Dans le sud-est du Niger, le transport du poisson fumé est temporairement interdit dans le cadre de la lutte contre Boko Haram. Le gouvernorat de Diffa a adopté la mesure mercredi dernier. Selon les autorités administratives et militaires, les insurgés tirent d’importants revenus de la chaîne du poisson qui est revendu sur les marchés dans le nord du Nigeria.

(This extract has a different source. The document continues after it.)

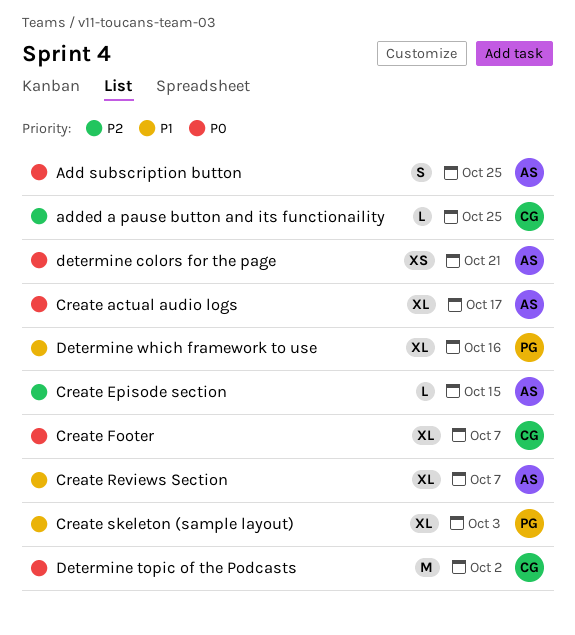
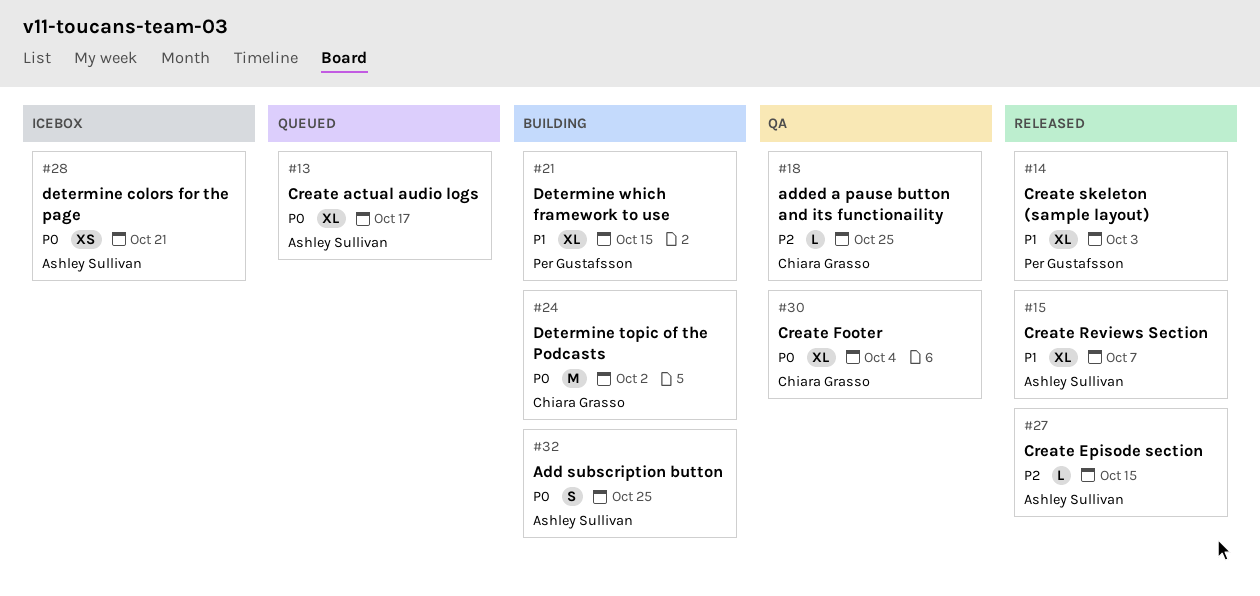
Create Footer, due: Oct 7 -> Oct 4
Determine which framework to use, due: Oct 16 -> Oct 15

Près de 200 camions qui étaient immobilisés à la frontière depuis plusieurs jours ont finalement été autorisés à titre exceptionnel à entrer au Nigeria mardi, mais les autorités ont prévenu que c’était la dernière fois.



Les insurgés islamistes confisquent aux pêcheurs du lac Tchad leurs cargaisons de carpes et de silures fumés.
Les insurgés islamistes confisquent aux pêcheurs du lac Tchad leurs cargaisons de carpes et de silures fumés.

Les insurgés islamistes confisquent aux pêcheurs du lac Tchad  leurs cargaisons de carpes et de silures une fois que les poissons d’eau douce ont été séchés et fumés, a indiqué à RFI une source sécuritaire à Diffa.

Ces poissons, pêchés dans des zones du lac Tchad contrôlés par Boko Haram, sont ensuite revendus selon cette source à des commerçants véreux qui les écoulent sur les marchés du nord du Nigeria pour ensuite reverser des dividendes, des vivres ou du carburant aux insurgés côté Nigeria, le long de la rivière Komadougou Yobé.

« Autoriser le transport du poisson fumé revient à financer Boko Haram », abonde une source au gouvernorat de Diffa qui a donc décidé d’une mesure d’interdiction mercredi dernier. Une mesure prise grâce aux pouvoirs conférés par l’Etat d’urgence dans la région de Diffa. Il court jusqu’à ce mercredi et a toutes les chances d’être reconduit.

« Cette interdiction, reconnaît la même source, entraînera sans doute des pertes de revenus pour des foyers du sud-est du Niger, mais c’est le prix à payer pour assécher Boko Haram ».